Time for another installment of “Ask the Anarchist Reverend”! As always, feel free to email, tweet, or leave a comment to ask your own question.
What is different about the reasons Christianity uses to condemn trans folks than GLB folks?
Thank you for asking this question. It really annoys me when people talk about the “clobber passages” about LGBT people and then only talk about the ones that deal with being LGB. There are different issues at play here.
First, I want to recommend the book “Trans-gendered: Theology, Ministry, and Communities of Faith” by Justin Tanis. His is the absolute BEST 101 book about trans* issues and the church. He covers what I’m about to outline in much more depth.
There are two major differences between Christian condemnation of GLB people and trans* folks (even though, honestly, the whole community is often lumped together and these distinctions aren’t made).
* There are the different “clobber passages” (7 against GLB folks, 1 against trans* folks)
There is only one passage that seems to point to displeasure with transgender people, and it has to do with clothing. Deutoronomy 22:5: Women must not wear men’s clothes, and men must not wear women’s clothes. Everyone who does such things is detestable to the Lord your God. (CEB) This passage is found in the purity codes. One could make the argument that in these times the lines between “men’s” and “women’s” clothing is blurred to be pretty much meaningless. One could also make the argument that as a transgender man it would be against my nature to wear women’s clothing and so therefore I am abiding by the command. One could also say that whatever gender you are, wearing clothing makes that clothing belong to your gender (hence a man who chooses to wear a skirt is wearing men’s clothing because he is a man). You can do a lot with this one passage.
* There is also the difference between identity and behaviour. Now this gets a little dicey: I don’t mean to say that GLB identity is simply about behaviour (because it’s not) but in the narrative of Christian anti-gay rhetoric that’s what it comes down to. One could technically be GLB and not sinful so long as one didn’t act, sexually, on their feelings (so the story goes). For trans* folks it’s not about sexual behaviour but about intrinsic gender identity.
This line does get blurred a bit when Christian folks deny the gender identity of a trans* person and then accuse them of same gender sexual behaviour. (For instance if I, as a transgender man, had a relationship with a woman a Christian might say that I am in a lesbian relationship.)
So that’s a basic overview of the condemning passage.
But really, is this conversation helpful? If someone has an issue with trans* people, is my explanation of the ONE verse that seems to condemn transgender people really going to change their mind? I think not. Especially since we have been debating those seven clobber passages about GLB people for at least 30 years now and the debate is still just as heated.
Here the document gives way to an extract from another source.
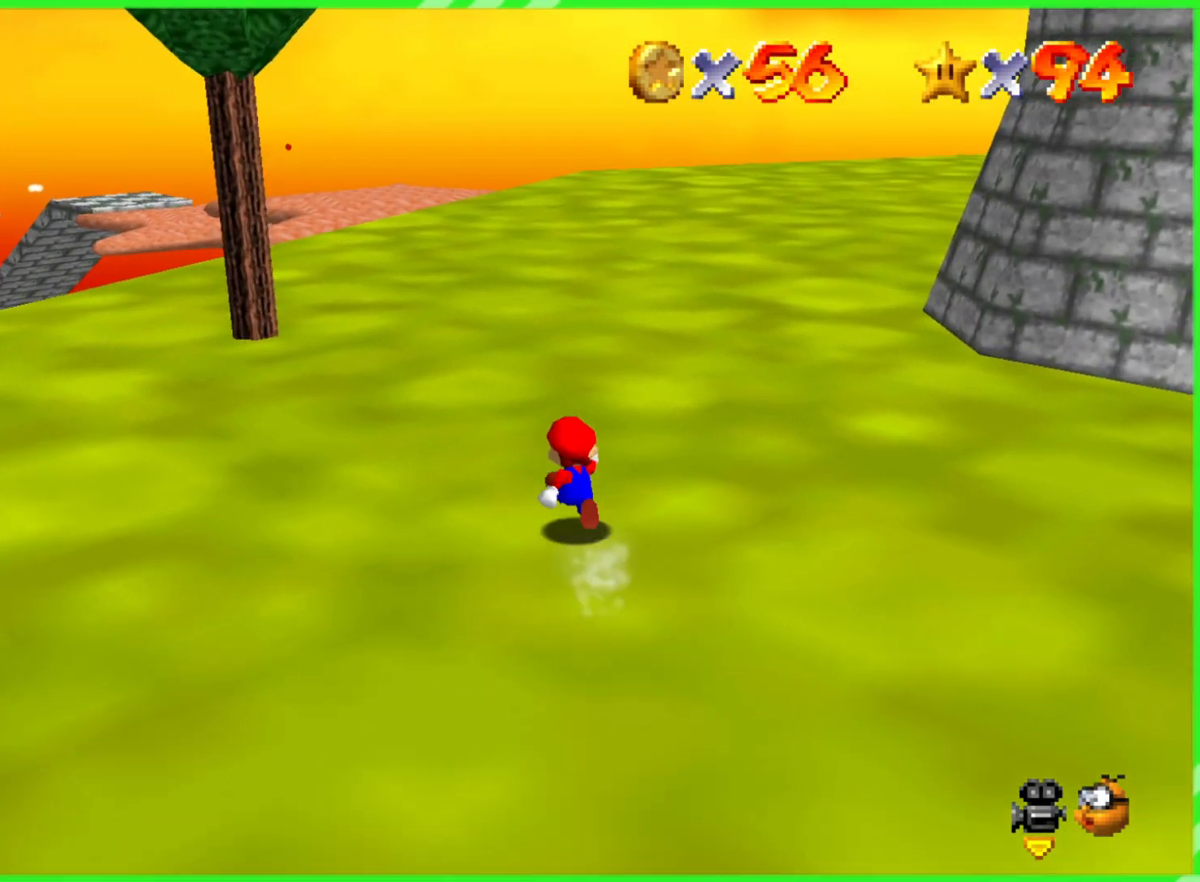
{"buttons": [], "left_stick": "up", "events": []}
Here’s what I think debating these passages does allow: It allows us to stay at a 101 level. It allows us to get caught in semantics and definitions of Greek and Hebrew words and allows us to continue to deny that we are talking about actual people with actual feelings and actual lives. It allows us to never move past this defensive posture of sin and apologetics. And so we prooftext and argue and accuse and waffle. We bring out people who can debate both sides. We try to build bridges between different communities. This isn’t a helpful conversation.
As my friend Brian says we queer folks don’t have time for cheap theology. And this proof texting is cheap theology at it’s worst. If you want to know what these passages say, read Justin’s book and then let’s move on.
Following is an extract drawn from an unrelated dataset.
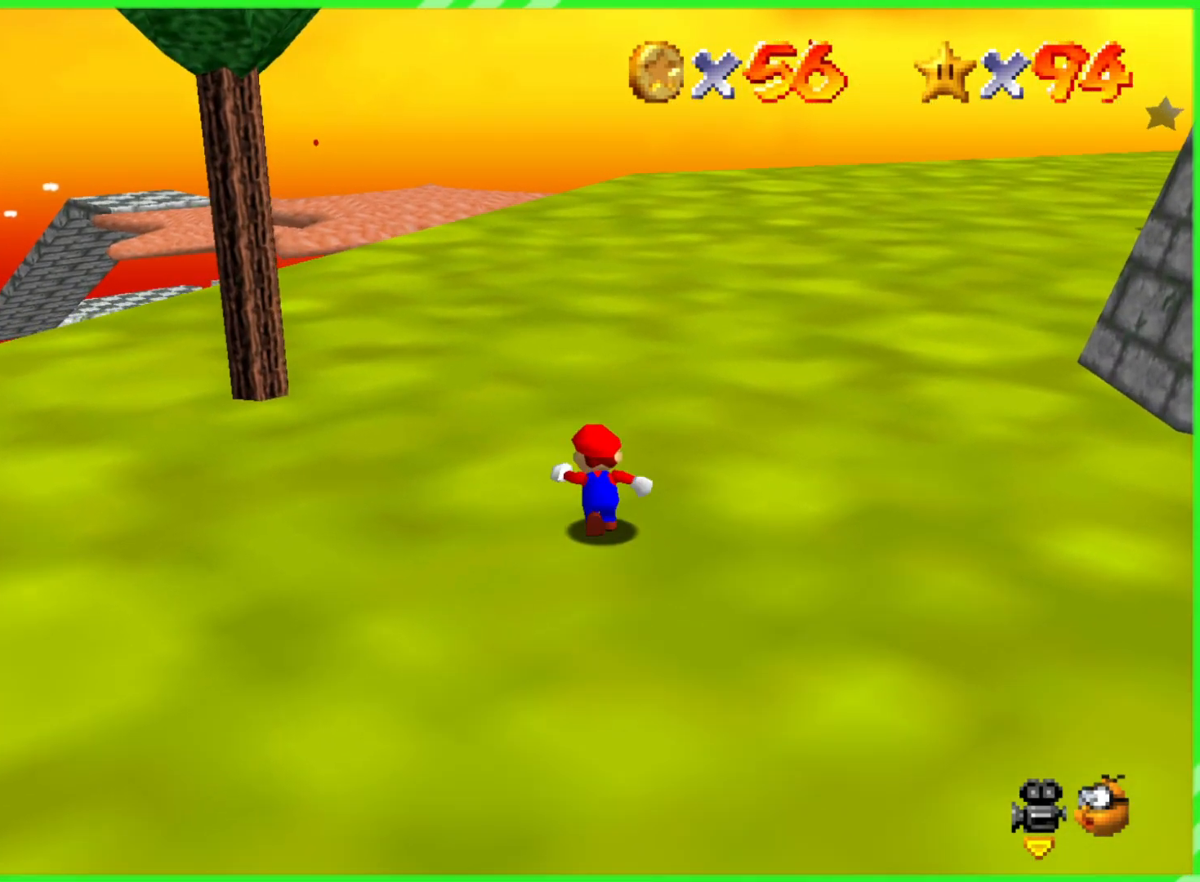
{"buttons": [], "left_stick": "up", "events": []}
Instead here’s what I think is a helpful conversation: As we read throughout Scripture there is a large number of affirming passages for trans* and gender non-conforming people. We find righteous women warriors, a wonderful passage in Isaiah about Eunuchs being given a name and a family, Jesus’ words of affirmation towards Eunuchs, the man carrying a jar of water in the Passion narrative, the Ethiopian Eunuch in Acts, and much more. There is ample evidence that people who don’t conform to gender norms are not only accepted but celebrated throughout the Scriptures.
There is also a lot of room to read trans* experiences into Scripture. You can see the work I’ve done with this by reading my trans* Passion narrative.
Check out Peterson Toscano’s “Transfigurations” to see even more gender rebels throughout Scripture.
(ps: my mini-rant in the middle of this post is not aimed at the person who asked this question, instead it is aimed at all of the folks who keep this conversation in the 101 realm and refuse to allow it to move from there. It is all of the speakers who continue to travel around debating “clobber passages” from any stage that will have them. It is the people who refuse to do their own research and who want queer folks to explain it to them “just one more time” (for thirty years). It’s time to move on.)